Gegen diesen Bescheid richtet sich die vorliegende Beschwerde, über die der Verwaltungsgerichtshof nach Aktenvorlage durch die belangte Behörde erwogen hat:

Dem Beschwerdeführer kommt infolge des Bescheides des unabhängigen Bundesasylsenates vom der Status eines Asylberechtigten zu, sodass ihm gemäß § 94 Abs. 1 FPG grundsätzlich auf Antrag ein Konventionsreisepass auszustellen ist. Allerdings gelten gemäß § 94 Abs. 5 letzter Halbsatz FPG der § 88 Abs. 4 sowie die §§ 89 bis 93 FPG (infolge Erlassung des angefochtenen Bescheides im Juli 2010 jeweils in der Fassung des FrÄG 2009), die sich auf Fremdenpässe beziehen, auch für Konventionsreisepässe. Gemäß § 92 Abs. 1 Z 4 FPG ist die Ausstellung, die Erweiterung des Geltungsbereiches und die Änderung eines Fremdenpasses zu versagen, wenn bestimmte Tatsachen die Annahme rechtfertigen, dass der Fremde das Dokument benützen will, um Schlepperei zu begehen oder an ihr mitzuwirken.

Gegen die wiedergegebene, auf dieser Grundlage angestellte Prognosebeurteilung der belangten Behörde wendet sich der Beschwerdeführer. Er argumentiert, dass das Landesgericht Innsbruck gegen ihn lediglich eine Geldstrafe verhängt und diese noch dazu gemäß § 43 Abs. 1 StGB bedingt nachgesehen habe. Das Strafgericht sei im Zeitpunkt der Verurteilung davon ausgegangen, dass der Beschwerdeführer sich nicht mehr einschlägig strafbar machen werde, sonst hätte er eine unbedingte Strafe erhalten. Er lebe in Österreich in geordneten Lebensverhältnissen, gehe einer Arbeit nach und sei verheiratet. Er habe sich sowohl vor der gegenständlichen Tat als auch nachher gesetzestreu verhalten. Aus dem Umstand eines einmaligen Fehlverhaltens könne nicht die Annahme abgeleitet werden, er würde dies in Zukunft wieder tun, wenn hierfür nicht entsprechende Anhaltspunkte vorlägen. Dass derartige Anhaltspunkte gegeben seien, ergebe sich auch nicht aus dem angefochtenen Bescheid.

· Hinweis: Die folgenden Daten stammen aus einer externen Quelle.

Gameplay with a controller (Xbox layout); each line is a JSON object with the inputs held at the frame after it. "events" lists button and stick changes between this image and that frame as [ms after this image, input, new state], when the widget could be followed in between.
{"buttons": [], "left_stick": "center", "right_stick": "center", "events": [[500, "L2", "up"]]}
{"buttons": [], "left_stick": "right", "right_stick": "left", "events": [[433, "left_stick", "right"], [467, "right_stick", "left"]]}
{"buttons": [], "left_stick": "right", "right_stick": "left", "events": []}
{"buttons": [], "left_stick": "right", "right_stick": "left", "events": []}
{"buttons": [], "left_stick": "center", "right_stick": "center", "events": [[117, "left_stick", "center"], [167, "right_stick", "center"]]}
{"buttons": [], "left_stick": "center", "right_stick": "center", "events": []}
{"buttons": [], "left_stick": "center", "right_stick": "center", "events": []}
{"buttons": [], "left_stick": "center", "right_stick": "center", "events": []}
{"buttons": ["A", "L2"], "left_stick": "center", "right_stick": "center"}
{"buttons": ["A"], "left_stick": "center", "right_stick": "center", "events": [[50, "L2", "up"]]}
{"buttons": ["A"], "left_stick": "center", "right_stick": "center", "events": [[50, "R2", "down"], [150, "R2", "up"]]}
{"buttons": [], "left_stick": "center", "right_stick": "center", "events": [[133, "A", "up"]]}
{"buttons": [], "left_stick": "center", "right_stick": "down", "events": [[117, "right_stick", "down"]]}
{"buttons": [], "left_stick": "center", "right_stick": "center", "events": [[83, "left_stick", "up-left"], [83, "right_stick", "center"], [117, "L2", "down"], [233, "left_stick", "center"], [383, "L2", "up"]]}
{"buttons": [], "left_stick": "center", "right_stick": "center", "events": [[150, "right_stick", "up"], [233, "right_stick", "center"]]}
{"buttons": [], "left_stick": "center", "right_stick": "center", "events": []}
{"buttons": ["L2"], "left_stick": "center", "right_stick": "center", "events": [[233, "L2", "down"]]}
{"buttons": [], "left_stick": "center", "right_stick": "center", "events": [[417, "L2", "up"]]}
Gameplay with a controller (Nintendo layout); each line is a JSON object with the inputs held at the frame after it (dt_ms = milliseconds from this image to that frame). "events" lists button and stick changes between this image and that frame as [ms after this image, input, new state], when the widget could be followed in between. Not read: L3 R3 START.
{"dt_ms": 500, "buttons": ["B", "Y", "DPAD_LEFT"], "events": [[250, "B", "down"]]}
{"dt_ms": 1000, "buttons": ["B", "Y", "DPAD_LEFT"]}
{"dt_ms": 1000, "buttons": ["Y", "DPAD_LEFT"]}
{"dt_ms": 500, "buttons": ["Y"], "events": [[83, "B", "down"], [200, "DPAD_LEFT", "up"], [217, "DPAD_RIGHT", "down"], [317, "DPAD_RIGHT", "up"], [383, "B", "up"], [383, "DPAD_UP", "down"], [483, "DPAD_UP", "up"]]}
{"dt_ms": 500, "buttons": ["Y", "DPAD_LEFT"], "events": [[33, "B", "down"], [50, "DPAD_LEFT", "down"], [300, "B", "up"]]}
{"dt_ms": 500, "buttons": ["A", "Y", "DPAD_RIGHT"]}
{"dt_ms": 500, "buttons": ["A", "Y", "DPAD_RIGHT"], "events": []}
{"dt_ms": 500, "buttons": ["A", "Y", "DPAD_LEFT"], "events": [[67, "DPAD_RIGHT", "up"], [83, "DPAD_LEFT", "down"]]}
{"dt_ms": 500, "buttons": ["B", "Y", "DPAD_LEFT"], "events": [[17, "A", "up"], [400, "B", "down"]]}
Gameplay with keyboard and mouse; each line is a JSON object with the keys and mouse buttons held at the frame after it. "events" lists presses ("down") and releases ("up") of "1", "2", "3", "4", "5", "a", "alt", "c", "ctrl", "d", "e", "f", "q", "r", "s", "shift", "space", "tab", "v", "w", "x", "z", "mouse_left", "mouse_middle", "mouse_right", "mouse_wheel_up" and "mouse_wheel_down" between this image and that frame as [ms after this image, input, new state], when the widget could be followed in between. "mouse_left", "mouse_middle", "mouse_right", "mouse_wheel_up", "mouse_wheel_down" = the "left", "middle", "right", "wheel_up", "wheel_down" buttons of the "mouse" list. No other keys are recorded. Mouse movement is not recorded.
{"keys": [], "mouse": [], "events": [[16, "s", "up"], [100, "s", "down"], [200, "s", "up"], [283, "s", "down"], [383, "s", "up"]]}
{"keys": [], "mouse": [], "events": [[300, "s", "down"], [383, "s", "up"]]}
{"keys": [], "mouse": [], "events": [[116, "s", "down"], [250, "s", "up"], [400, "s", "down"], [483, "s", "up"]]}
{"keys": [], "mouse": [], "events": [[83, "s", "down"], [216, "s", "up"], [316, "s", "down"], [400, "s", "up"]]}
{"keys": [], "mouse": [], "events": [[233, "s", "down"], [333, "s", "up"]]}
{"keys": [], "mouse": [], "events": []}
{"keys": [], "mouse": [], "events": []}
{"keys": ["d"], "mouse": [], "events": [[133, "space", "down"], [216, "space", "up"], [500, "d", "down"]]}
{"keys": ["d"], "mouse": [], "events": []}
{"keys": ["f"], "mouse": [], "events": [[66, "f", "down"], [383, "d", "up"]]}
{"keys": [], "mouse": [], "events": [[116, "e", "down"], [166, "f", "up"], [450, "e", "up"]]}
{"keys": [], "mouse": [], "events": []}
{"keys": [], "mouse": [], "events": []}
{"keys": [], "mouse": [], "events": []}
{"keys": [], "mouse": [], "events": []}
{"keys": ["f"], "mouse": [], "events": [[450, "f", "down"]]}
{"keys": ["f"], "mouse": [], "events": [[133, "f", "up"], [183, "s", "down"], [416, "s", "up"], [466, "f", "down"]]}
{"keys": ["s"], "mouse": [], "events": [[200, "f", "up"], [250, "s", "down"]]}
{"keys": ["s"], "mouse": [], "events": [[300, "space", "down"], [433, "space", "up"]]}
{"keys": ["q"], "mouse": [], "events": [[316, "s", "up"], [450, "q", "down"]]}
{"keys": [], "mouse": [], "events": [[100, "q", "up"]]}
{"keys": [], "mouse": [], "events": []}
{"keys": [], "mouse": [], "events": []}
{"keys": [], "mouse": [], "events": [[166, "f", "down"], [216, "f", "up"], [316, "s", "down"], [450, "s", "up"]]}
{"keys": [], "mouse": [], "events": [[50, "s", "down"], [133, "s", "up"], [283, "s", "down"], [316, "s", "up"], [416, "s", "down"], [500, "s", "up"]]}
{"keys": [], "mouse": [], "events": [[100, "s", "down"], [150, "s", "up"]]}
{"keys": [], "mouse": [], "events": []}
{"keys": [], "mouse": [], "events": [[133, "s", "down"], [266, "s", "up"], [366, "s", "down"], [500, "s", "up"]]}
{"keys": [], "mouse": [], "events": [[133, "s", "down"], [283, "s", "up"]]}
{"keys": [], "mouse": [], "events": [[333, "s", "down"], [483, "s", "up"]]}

Unter dem Gesichtspunkt einer Verletzung von Verfahrensvorschriften rügt der Beschwerdeführer, dass die belangte Behörde für ihre Rechtsansicht, es liege eine bestimmte Tatsache vor, die die Annahme rechtfertige, er werde den Pass zur Begehung eines Schleppereideliktes verwenden wollen, eine nachvollziehbare Begründung schuldig bleibe. Allein der Umstand, dass bei der Schleppereikriminalität angeblich von hoher Wiederholungsgefahr auszugehen sei, reiche dafür jedenfalls nicht aus. Die Behörde belege weder, woraus sie diese Annahme ableite, noch setze sie sich mit den Lebensumständen des Beschwerdeführers, die für die zu treffende Prognoseentscheidung maßgeblich seien, auseinander.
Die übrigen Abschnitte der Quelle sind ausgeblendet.